:: About this task ::
Reproduce verbatim, line by line, everything from the line containing "The negative impact" to the last line of the listing below; add nothing.
** Opening Exercise data block **
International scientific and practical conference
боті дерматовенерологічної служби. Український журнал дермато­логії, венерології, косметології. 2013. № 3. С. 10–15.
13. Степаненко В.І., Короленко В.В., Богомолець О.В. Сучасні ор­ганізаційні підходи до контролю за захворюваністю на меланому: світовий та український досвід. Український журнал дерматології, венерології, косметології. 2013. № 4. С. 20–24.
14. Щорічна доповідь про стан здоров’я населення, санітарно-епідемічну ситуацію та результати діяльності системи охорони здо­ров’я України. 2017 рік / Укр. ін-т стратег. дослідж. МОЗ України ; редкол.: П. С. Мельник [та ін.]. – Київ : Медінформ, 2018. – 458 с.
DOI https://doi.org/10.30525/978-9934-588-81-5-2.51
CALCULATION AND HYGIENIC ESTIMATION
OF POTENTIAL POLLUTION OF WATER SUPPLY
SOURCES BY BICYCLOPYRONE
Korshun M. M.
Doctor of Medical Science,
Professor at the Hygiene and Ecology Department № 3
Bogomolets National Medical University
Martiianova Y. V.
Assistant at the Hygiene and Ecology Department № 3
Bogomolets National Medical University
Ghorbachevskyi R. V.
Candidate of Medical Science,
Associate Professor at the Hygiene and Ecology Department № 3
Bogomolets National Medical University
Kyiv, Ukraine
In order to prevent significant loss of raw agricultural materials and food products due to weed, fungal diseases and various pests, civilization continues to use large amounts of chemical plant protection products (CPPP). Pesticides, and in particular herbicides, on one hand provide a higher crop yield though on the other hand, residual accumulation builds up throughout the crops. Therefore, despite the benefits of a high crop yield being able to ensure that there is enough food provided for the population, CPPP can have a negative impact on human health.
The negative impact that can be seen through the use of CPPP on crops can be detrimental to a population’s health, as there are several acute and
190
** Closing Exercise data block **
:: Response area ::
The negative impact that can be seen through the use of CPPP on crops can be detrimental to a population’s health, as there are several acute and
190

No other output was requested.